• Tcl 8.7a5: why utf-8 is different?

    From Georgios Petasis@21:1/5 to All on Tue Jan 11 22:52:06 2022
    Hi all,

    I observe a difference in converting strings to utf-8 between Tcl
    8.6/8.7a1 and 8.7a5.

    In Tcl 8.6 I get:

    binary scan [encoding convertto utf-8 \uD800] H* hex; puts $hex
    efbfbd

    which seems the correct utf-8 encoding.

    However, in Tcl 8.7a5 I get:

    binary scan [encoding convertto utf-8 \uD800] H* hex; puts $hex
    eda080

    What is the reason for this difference? Shouldn't the utf-8 bytes be the
    same, no matter what internal representation for strings is used by Tcl?

    George

    --- SoupGate-Win32 v1.05
    * Origin: fsxNet Usenet Gateway (21:1/5)
  • From Benjamin Riefenstahl@21:1/5 to Georgios Petasis on Wed Jan 12 01:29:40 2022
    Hi Georgios,

    Georgios Petasis writes:
    I observe a difference in converting strings to utf-8 between Tcl
    8.6/8.7a1 and 8.7a5.

    In Tcl 8.6 I get:

    binary scan [encoding convertto utf-8 \uD800] H* hex; puts $hex
    efbfbd

    which seems the correct utf-8 encoding.

    However, in Tcl 8.7a5 I get:

    binary scan [encoding convertto utf-8 \uD800] H* hex; puts $hex
    eda080

    What is the reason for this difference?

    8.7 now implements UTF-16 surrogate pairs. 0xD800 is the first word in
    such a pair. Converting 0xD800 to UTF-8 without the second word of the
    pair is strictly speaking not possible, because first the words have to
    be combined and only than the whole codepoint can be encoded.
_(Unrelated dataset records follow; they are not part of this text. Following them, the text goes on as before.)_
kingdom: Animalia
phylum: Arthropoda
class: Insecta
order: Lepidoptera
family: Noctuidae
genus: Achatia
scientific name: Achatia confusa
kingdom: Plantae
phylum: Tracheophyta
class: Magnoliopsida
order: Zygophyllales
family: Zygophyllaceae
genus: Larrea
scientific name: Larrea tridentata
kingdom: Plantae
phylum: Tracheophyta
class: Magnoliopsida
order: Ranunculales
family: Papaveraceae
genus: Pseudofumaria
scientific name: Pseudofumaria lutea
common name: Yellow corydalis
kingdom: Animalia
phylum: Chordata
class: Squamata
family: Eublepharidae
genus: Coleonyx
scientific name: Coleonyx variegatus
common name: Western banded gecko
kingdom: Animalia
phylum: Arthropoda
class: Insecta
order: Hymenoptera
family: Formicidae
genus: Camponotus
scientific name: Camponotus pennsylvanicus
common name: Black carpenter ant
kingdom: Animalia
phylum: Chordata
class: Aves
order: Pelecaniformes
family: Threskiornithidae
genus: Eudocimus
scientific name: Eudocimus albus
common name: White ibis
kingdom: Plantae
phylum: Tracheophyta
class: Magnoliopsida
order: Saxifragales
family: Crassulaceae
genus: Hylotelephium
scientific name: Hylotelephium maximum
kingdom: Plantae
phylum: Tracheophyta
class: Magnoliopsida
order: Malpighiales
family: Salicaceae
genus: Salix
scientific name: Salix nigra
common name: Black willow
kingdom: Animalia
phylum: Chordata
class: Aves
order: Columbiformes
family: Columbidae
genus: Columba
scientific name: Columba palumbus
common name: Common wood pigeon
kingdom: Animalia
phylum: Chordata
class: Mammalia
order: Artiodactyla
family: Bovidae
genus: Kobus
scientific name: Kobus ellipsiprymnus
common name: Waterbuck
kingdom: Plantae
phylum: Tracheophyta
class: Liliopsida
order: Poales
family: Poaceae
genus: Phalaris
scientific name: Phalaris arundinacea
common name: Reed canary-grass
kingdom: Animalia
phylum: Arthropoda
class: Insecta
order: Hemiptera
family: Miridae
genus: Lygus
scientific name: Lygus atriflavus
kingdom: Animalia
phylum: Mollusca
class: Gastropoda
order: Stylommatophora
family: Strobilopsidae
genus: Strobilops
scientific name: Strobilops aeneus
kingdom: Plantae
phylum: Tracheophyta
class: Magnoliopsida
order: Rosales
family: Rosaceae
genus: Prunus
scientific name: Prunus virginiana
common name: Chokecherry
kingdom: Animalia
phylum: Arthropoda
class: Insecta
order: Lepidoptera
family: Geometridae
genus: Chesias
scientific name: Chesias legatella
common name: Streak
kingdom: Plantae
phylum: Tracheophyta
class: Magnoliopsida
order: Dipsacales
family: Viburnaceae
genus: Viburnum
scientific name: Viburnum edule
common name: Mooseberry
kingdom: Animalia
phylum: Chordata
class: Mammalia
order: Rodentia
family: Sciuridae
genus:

IOW both
    results are wrong, because the input is invalid.

    HTH, benny

    --- SoupGate-Win32 v1.05
    * Origin: fsxNet Usenet Gateway (21:1/5)
  • From Georgios Petasis@21:1/5 to All on Wed Jan 12 18:19:47 2022
    Στις 12/1/2022 02:29, ο/η Benjamin Riefenstahl έγραψε:
    Hi Georgios,

    Georgios Petasis writes:
    I observe a difference in converting strings to utf-8 between Tcl
    8.6/8.7a1 and 8.7a5.

    In Tcl 8.6 I get:

    binary scan [encoding convertto utf-8 \uD800] H* hex; puts $hex
    efbfbd

    which seems the correct utf-8 encoding.

    However, in Tcl 8.7a5 I get:

    binary scan [encoding convertto utf-8 \uD800] H* hex; puts $hex
    eda080

    What is the reason for this difference?

    8.7 now implements UTF-16 surrogate pairs. 0xD800 is the first word in
    such a pair. Converting 0xD800 to UTF-8 without the second word of the
    pair is strictly speaking not possible, because first the words have to
    be combined and only than the whole codepoint can be encoded. IOW both results are wrong, because the input is invalid.

    HTH, benny

    Yes, but the 8.6 had a usefulness, at least for me. The new value from
    8.7 is not of any use...

    George

    --- SoupGate-Win32 v1.05
    * Origin: fsxNet Usenet Gateway (21:1/5)
  • From Christian Gollwitzer@21:1/5 to All on Wed Jan 12 21:55:20 2022
    Am 12.01.22 um 17:19 schrieb Georgios Petasis:
    Στις 12/1/2022 02:29, ο/η Benjamin Riefenstahl έγραψε:
    8.7 now implements UTF-16 surrogate pairs.  0xD800 is the first word in
    such a pair.  Converting 0xD800 to UTF-8 without the second word of the
    pair is strictly speaking not possible, because first the words have to
    be combined and only than the whole codepoint can be encoded.  IOW both
    results are wrong, because the input is invalid.

    HTH, benny

    Yes, but the 8.6 had a usefulness, at least for me. The new value from
    8.7 is not of any use...

    YOu should talk to Jan Nijtmans, who implemented the UTF16 thing. I'm
    not sure if this case is set in stone already, however my understanding
    of this while thing is shallow.

    Christian

    --- SoupGate-Win32 v1.05
    * Origin: fsxNet Usenet Gateway (21:1/5)